▸ **TEXT**:
········
Sui itself is very aggressive in parallel execution. Once the object model is separated, independent objects are processed concurrently, and shared objects can achieve sub-second finality through the Mysticeti optimization scheme. What does this mean? It means that Walrus's metadata layer and coordination layer are all run on Sui, which will not become a bottleneck. In contrast, other storage chains have a serial consensus mechanism; uploading a large file requires waiting across the entire network, making user experience extremely frustrating.
The real innovation lies in slicing. Walrus uses erasure coding with very interesting parameter tuning—conservative yet flexible. Conservative means a low redundancy rate, starting from 1.5x to ensure high availability, and flexible because governance voting can adjust it up to 3x as needed. Why dare to increase redundancy? Because Sui's high throughput capability significantly reduces the cost of coordinating transactions.
The process is as follows: the user initiates a storage request, and the system slices the file into hundreds of pieces while generating erasure proofs. These proofs are verified in parallel on Sui, then instructions are distributed and broadcast concurrently to nodes. Nodes store the fragments upon receipt, reply with confirmations after completion, and the confirmation information is aggregated and recorded on-chain. The entire process completes in seconds.
What does seconds-level mean? For scenarios like GB or TB-scale AI dataset migrations, it allows full-speed progress without waiting for batch time windows. This is something centralized storage cannot achieve at all.
Another application scenario—real-time AI agent inference. The agent needs to dynamically fetch model weights and historical datasets for inference calculations. If storage latency is high, the entire inference loop stalls. On Walrus, hot data is automatically cached with multiple replicas, parallel read paths are maximized, and Sui's object model allows concurrent coordination between cache replicas. For applications with high real-time requirements, this is a true performance breakthrough.
········
▸ **DATA LISTING**:
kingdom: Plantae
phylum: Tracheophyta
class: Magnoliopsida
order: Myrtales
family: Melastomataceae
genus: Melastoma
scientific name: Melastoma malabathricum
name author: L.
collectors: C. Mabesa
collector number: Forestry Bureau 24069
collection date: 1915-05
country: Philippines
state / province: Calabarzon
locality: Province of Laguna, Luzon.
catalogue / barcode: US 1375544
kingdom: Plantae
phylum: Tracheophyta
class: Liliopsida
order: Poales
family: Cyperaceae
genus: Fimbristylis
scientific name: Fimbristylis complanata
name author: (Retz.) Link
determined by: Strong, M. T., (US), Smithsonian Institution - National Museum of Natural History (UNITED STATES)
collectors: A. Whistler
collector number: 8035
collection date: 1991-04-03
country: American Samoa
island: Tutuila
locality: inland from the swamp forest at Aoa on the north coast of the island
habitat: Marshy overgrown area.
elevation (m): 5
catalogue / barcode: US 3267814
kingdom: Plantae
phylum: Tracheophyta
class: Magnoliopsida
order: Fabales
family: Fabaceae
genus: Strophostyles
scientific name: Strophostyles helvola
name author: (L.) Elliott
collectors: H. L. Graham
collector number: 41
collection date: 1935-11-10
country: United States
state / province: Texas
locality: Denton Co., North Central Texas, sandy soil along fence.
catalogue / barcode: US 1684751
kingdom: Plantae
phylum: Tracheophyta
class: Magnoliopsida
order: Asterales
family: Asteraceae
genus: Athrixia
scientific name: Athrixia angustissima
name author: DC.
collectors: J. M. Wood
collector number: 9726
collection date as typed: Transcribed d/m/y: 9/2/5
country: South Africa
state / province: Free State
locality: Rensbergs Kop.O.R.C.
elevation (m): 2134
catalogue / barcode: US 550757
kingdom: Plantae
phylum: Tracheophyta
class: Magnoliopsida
········
▸ **WORK ITEM**:
Decide whether each statement below agrees with the Walrus storage text. Answer yes or no for each, and quote the exact words of the text that settle it.
(a) Walrus's redundancy rate starts at 1.5x and can be raised to 3x by governance voting.
(b) Erasure proofs are verified one at a time on Sui.
(c) On Walrus, hot data is cached with a single replica.

▸ **COMPLETED TASK**:
(a) Yes: "starting from 1.5x to ensure high availability, and flexible because governance voting can adjust it up to 3x as needed"
(b) No: "These proofs are verified in parallel on Sui"
(c) No: "hot data is automatically cached with multiple replicas"